- Problem statement -
Reproduce every one of the rows below word for word, omitting the pictures.

- Excerpted data -
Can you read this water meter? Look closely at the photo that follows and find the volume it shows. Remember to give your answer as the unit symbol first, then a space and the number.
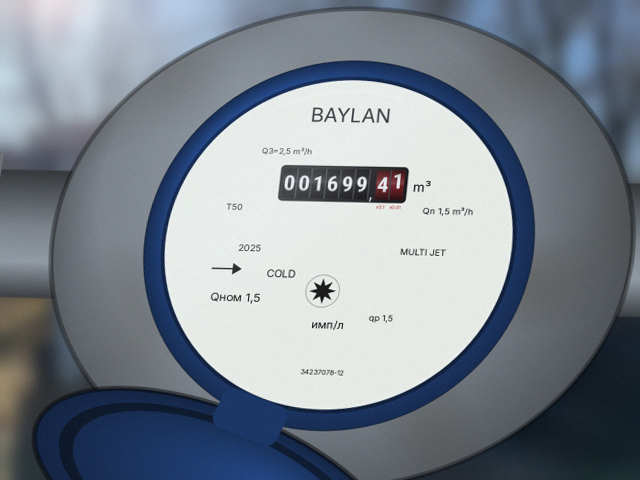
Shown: m³ 1699.41
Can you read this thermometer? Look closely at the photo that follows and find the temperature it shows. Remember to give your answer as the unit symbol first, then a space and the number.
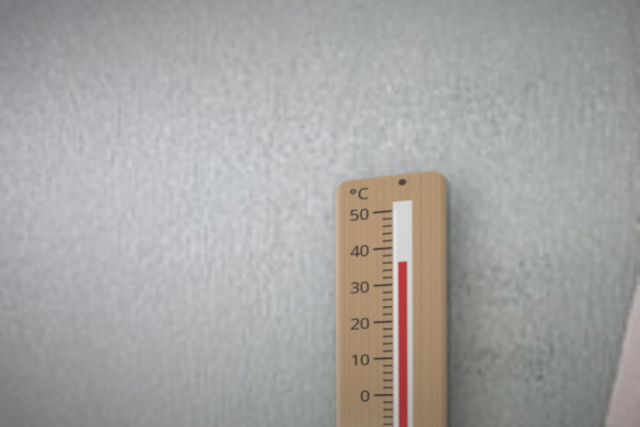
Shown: °C 36
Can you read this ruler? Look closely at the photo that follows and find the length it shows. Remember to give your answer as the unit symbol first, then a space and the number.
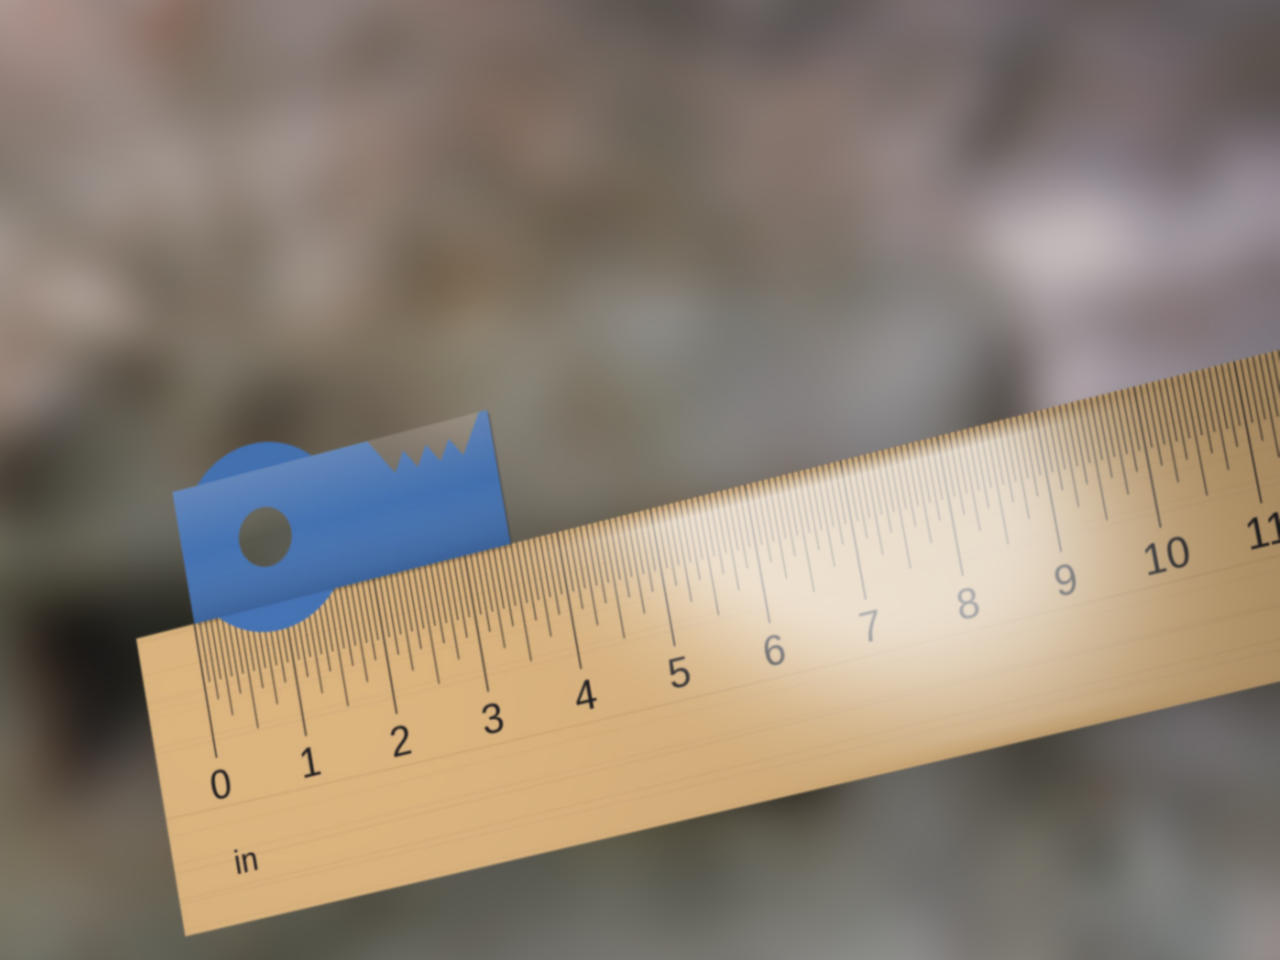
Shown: in 3.5
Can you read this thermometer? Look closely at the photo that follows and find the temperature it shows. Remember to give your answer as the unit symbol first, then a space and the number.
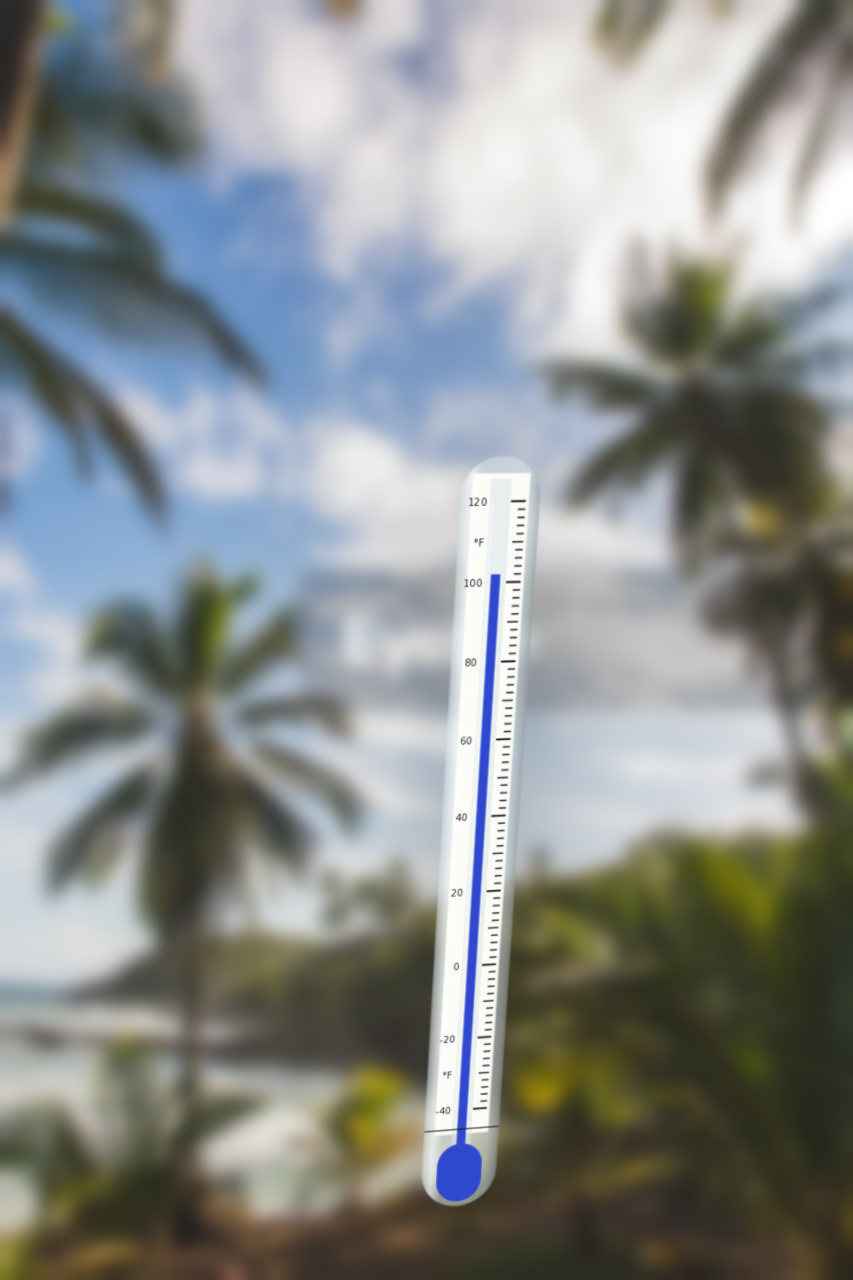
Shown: °F 102
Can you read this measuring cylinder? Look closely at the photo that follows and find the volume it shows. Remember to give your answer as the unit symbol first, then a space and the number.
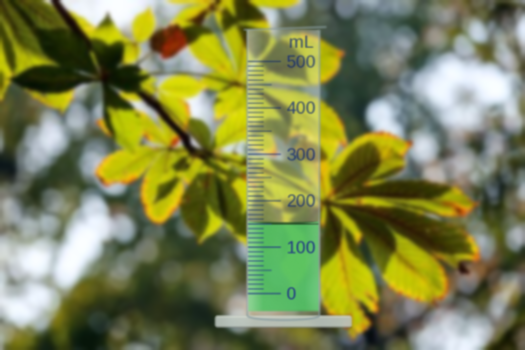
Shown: mL 150
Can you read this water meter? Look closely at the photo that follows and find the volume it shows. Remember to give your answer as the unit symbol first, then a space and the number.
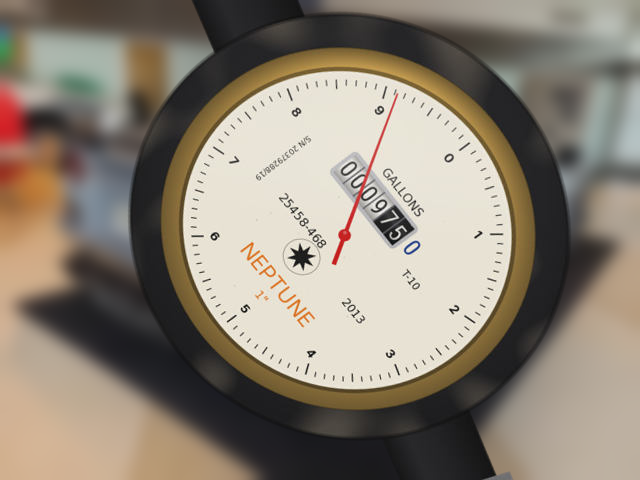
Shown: gal 9749.1
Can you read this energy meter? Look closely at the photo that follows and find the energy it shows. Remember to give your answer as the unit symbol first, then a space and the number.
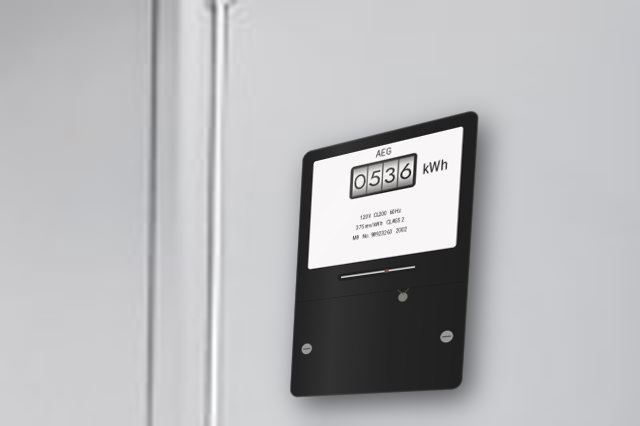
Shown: kWh 536
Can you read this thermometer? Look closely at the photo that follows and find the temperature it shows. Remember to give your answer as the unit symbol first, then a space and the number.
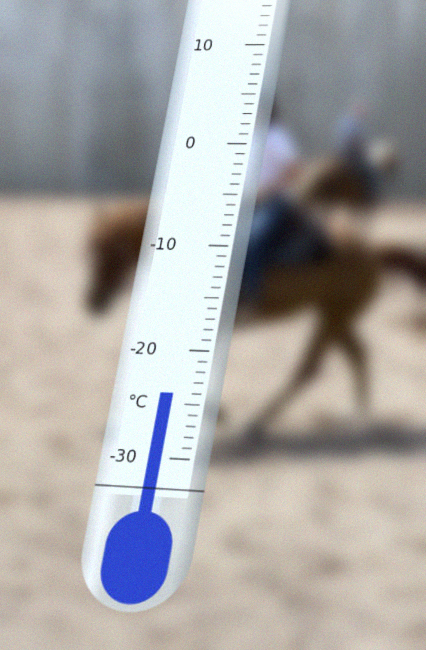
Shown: °C -24
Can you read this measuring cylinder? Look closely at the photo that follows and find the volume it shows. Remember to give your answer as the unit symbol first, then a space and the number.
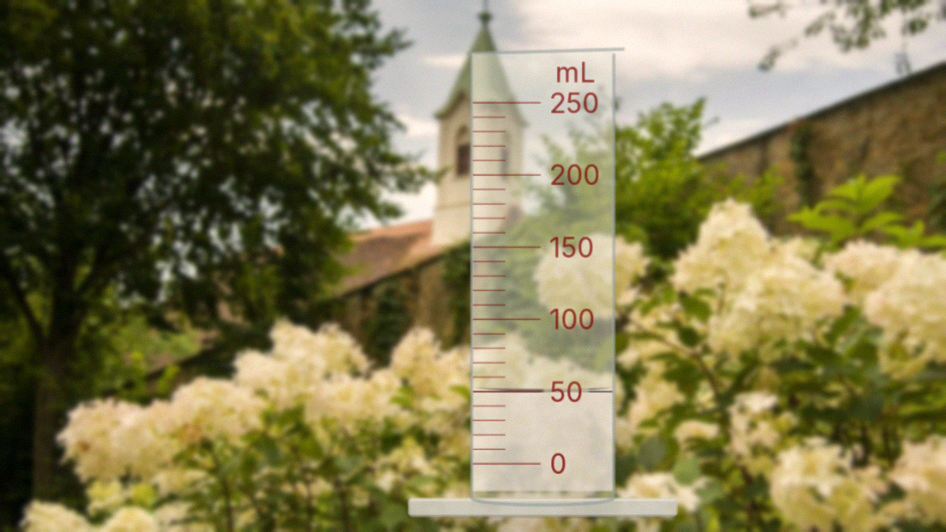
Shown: mL 50
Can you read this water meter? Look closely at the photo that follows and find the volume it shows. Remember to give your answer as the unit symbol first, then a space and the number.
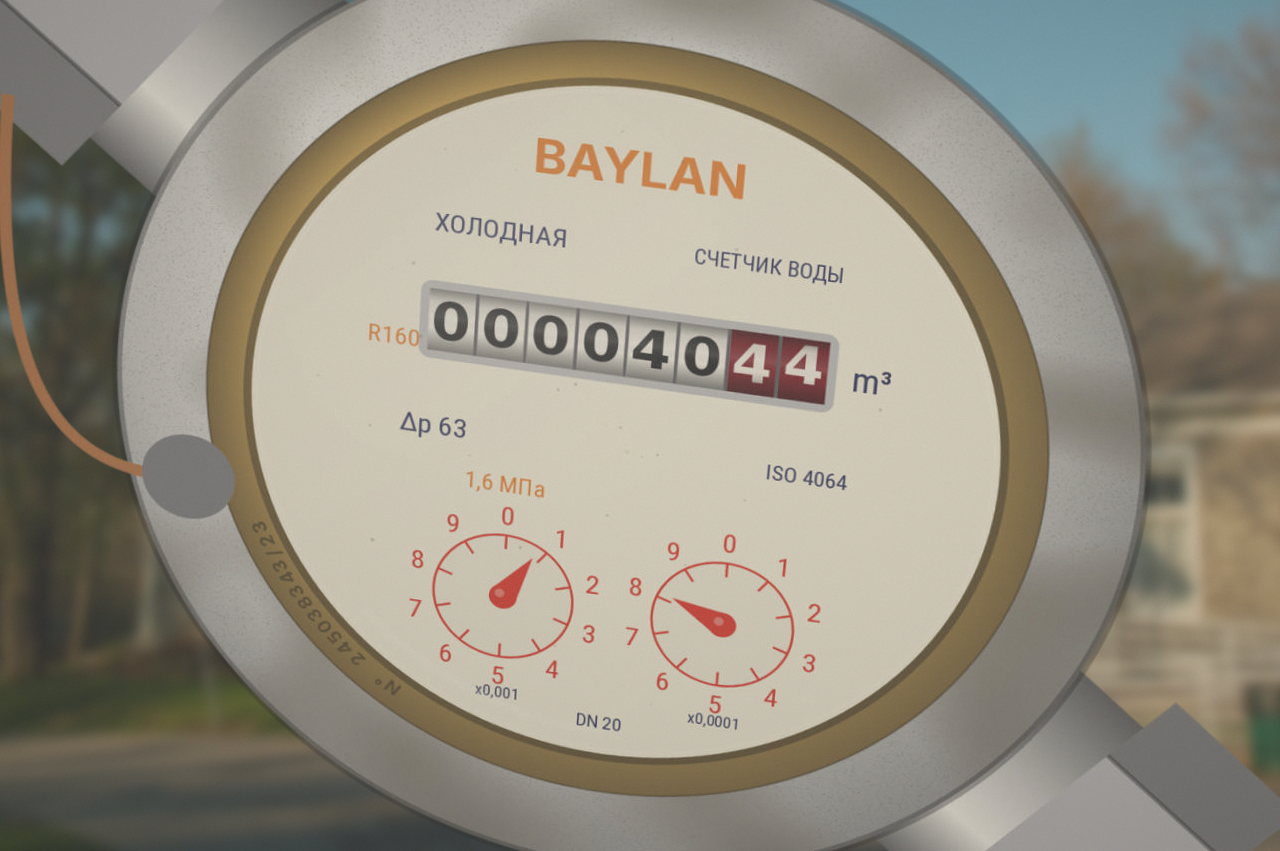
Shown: m³ 40.4408
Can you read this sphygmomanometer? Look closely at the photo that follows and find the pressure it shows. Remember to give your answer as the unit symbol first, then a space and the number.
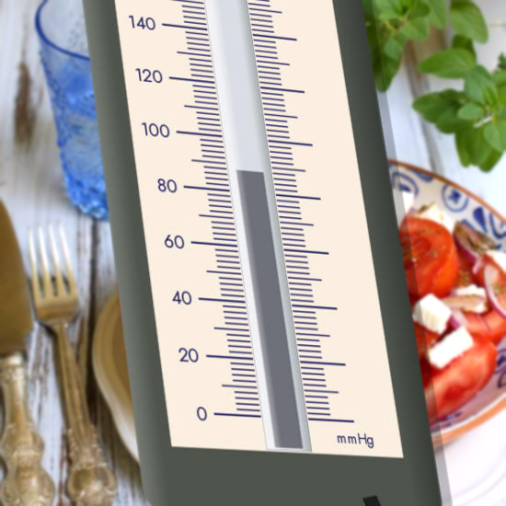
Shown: mmHg 88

- Your response -
Can you read this water meter? Look closely at the photo that follows and find the volume it shows. Remember to give your answer as the unit symbol first, then a space and the number.
Shown: m³ 1699.41
Can you read this thermometer? Look closely at the photo that follows and find the temperature it shows. Remember to give your answer as the unit symbol first, then a space and the number.
Shown: °C 36
Can you read this ruler? Look closely at the photo that follows and find the length it shows. Remember to give your answer as the unit symbol first, then a space and the number.
Shown: in 3.5
Can you read this thermometer? Look closely at the photo that follows and find the temperature it shows. Remember to give your answer as the unit symbol first, then a space and the number.
Shown: °F 102
Can you read this measuring cylinder? Look closely at the photo that follows and find the volume it shows. Remember to give your answer as the unit symbol first, then a space and the number.
Shown: mL 150
Can you read this water meter? Look closely at the photo that follows and find the volume it shows. Remember to give your answer as the unit symbol first, then a space and the number.
Shown: gal 9749.1
Can you read this energy meter? Look closely at the photo that follows and find the energy it shows. Remember to give your answer as the unit symbol first, then a space and the number.
Shown: kWh 536
Can you read this thermometer? Look closely at the photo that follows and find the temperature it shows. Remember to give your answer as the unit symbol first, then a space and the number.
Shown: °C -24
Can you read this measuring cylinder? Look closely at the photo that follows and find the volume it shows. Remember to give your answer as the unit symbol first, then a space and the number.
Shown: mL 50
Can you read this water meter? Look closely at the photo that follows and find the volume it shows. Remember to give your answer as the unit symbol first, then a space and the number.
Shown: m³ 40.4408
Can you read this sphygmomanometer? Look closely at the photo that follows and find the pressure it shows. Remember to give your answer as the unit symbol first, then a space and the number.
Shown: mmHg 88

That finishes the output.